_TEXT PROVIDED_.
Budva, Montenegro: Complete Travel Guide
| Country | Montenegro |
| Region | Budva Riviera |
| Type | City |
| Best months | June, September |
| Crowd level | High |
| Budget | Mid-range |
| Flight (LON) | 3h 00m |
Budva punches well above its weight for a town this size. You get a genuinely beautiful walled old city, some of the clearest water on the Adriatic, a world-class beach resort sitting on a tiny island just down the coast, and nightlife that runs embarrassingly late for a place that also sells itself as a family destination. The fact that it’s substantially cheaper than Croatia or Italy makes the whole package feel almost unfair.
That said, let’s be honest about what Budva actually is in July and August: a party town absolutely overrun with tourists, mostly Russian, Serbian, and Eastern European, blasting techno from beach clubs while vendors sell inflatable flamingos on every corner. It’s loud, it’s crowded, it’s trashy in places, and it’s completely fine if you know what you’re walking into. The old town is genuinely lovely, with its Venetian walls and Orthodox churches, but you’ll share it with roughly twelve thousand people eating overpriced seafood at tables shoved into every available cobblestone gap. Come in June or September and the equation flips entirely. The sea is still warm, the prices drop noticeably, and you can actually hear yourself think inside Stari Grad.

_STORED RECORDS_.
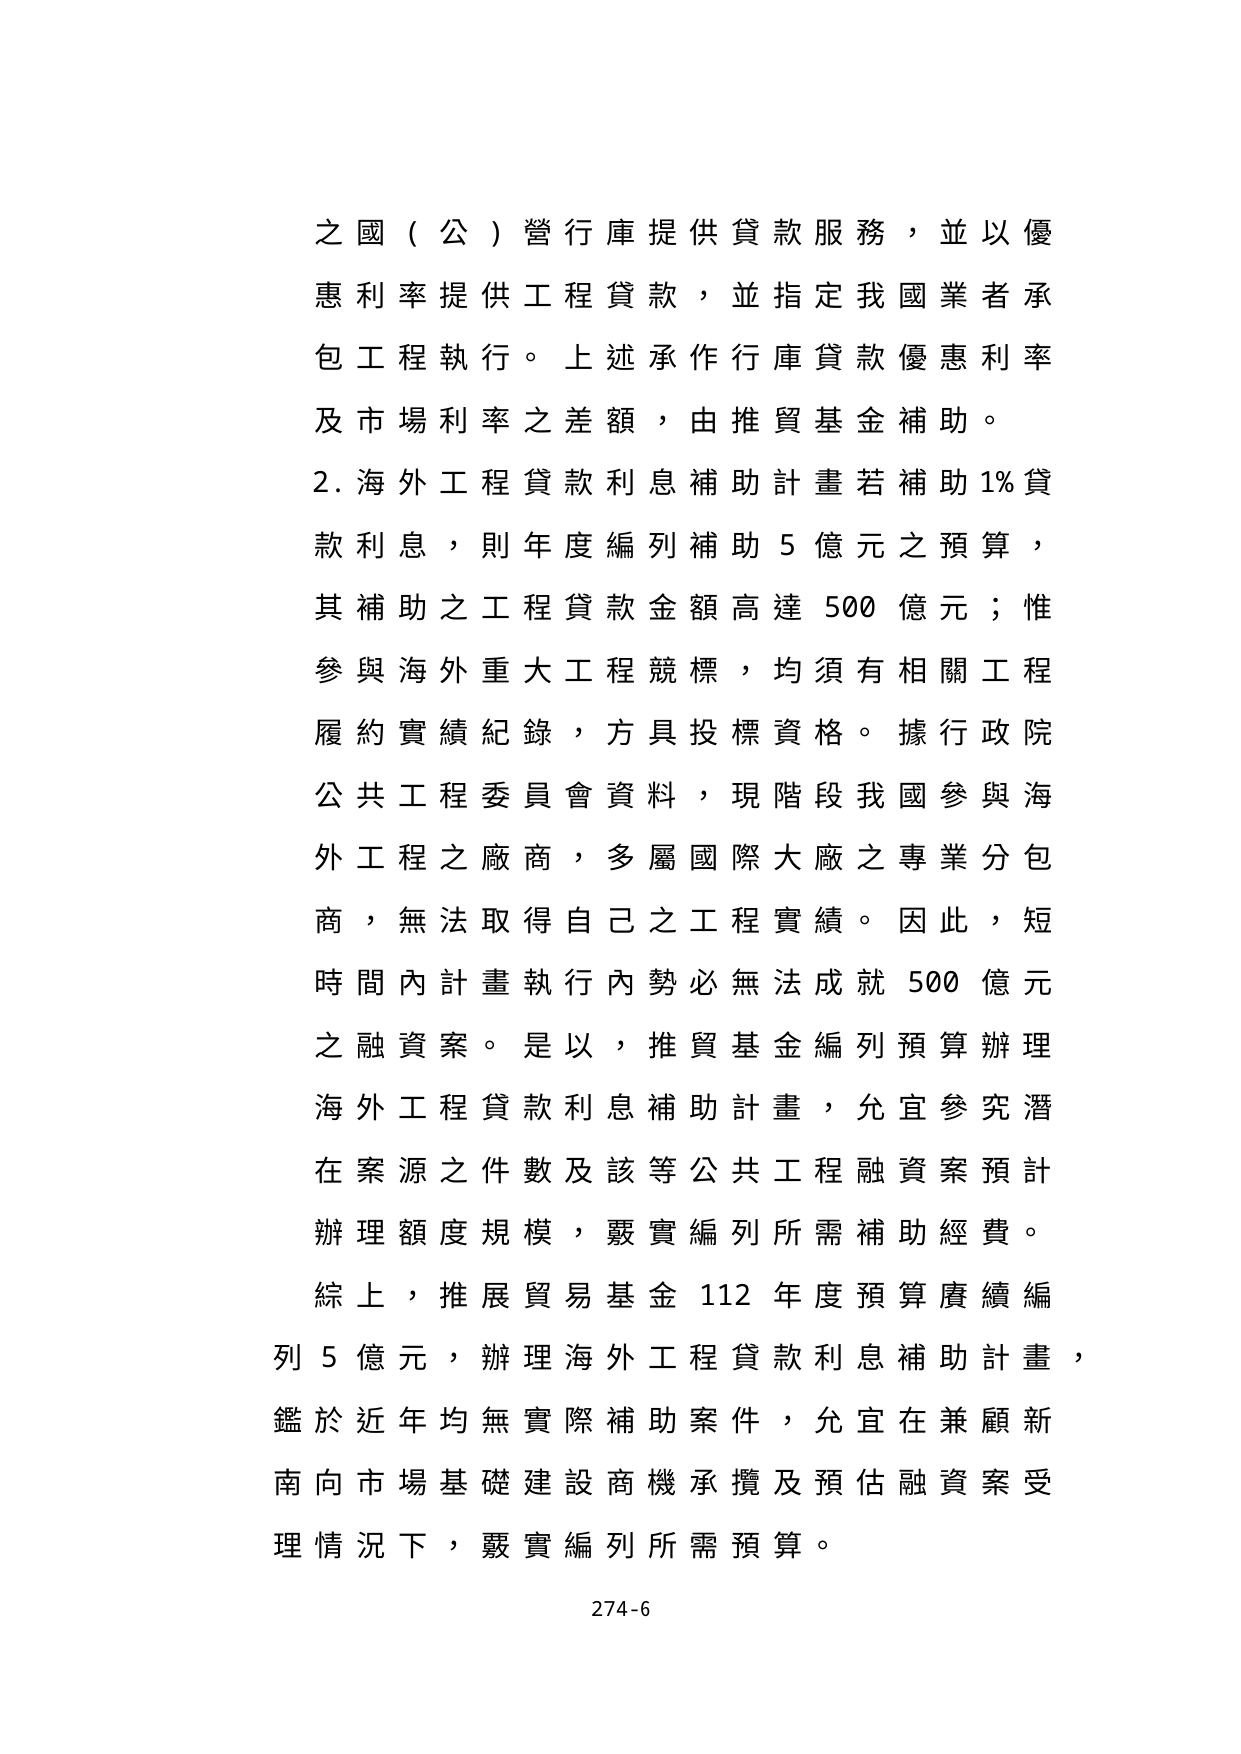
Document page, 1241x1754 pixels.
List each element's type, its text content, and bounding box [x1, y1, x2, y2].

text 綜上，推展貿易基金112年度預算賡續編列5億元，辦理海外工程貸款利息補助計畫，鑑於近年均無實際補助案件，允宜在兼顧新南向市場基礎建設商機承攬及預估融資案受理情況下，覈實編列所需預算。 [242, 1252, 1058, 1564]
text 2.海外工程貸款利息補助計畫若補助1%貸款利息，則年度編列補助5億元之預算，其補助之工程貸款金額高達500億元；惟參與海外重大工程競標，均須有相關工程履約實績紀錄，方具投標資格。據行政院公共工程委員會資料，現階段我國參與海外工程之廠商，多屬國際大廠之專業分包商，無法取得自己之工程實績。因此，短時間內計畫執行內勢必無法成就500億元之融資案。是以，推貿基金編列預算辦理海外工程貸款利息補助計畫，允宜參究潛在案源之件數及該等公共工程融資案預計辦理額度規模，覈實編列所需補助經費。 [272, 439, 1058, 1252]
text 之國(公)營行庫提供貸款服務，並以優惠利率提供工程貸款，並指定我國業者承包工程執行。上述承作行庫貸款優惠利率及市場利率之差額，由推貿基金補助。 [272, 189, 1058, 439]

_REQUESTS_.
- 1) According to the Budva travel guide, how long is the flight from London?
- 2) Retype the stretch of the Budva travel guide from "That said, let’s" through "inside Stari Grad.".

_COMPLETED EXERCISE_.
- 1) 3 hours (3h 00m).

- 2)
That said, let’s be honest about what Budva actually is in July and August: a party town absolutely overrun with tourists, mostly Russian, Serbian, and Eastern European, blasting techno from beach clubs while vendors sell inflatable flamingos on every corner. It’s loud, it’s crowded, it’s trashy in places, and it’s completely fine if you know what you’re walking into. The old town is genuinely lovely, with its Venetian walls and Orthodox churches, but you’ll share it with roughly twelve thousand people eating overpriced seafood at tables shoved into every available cobblestone gap. Come in June or September and the equation flips entirely. The sea is still warm, the prices drop noticeably, and you can actually hear yourself think inside Stari Grad.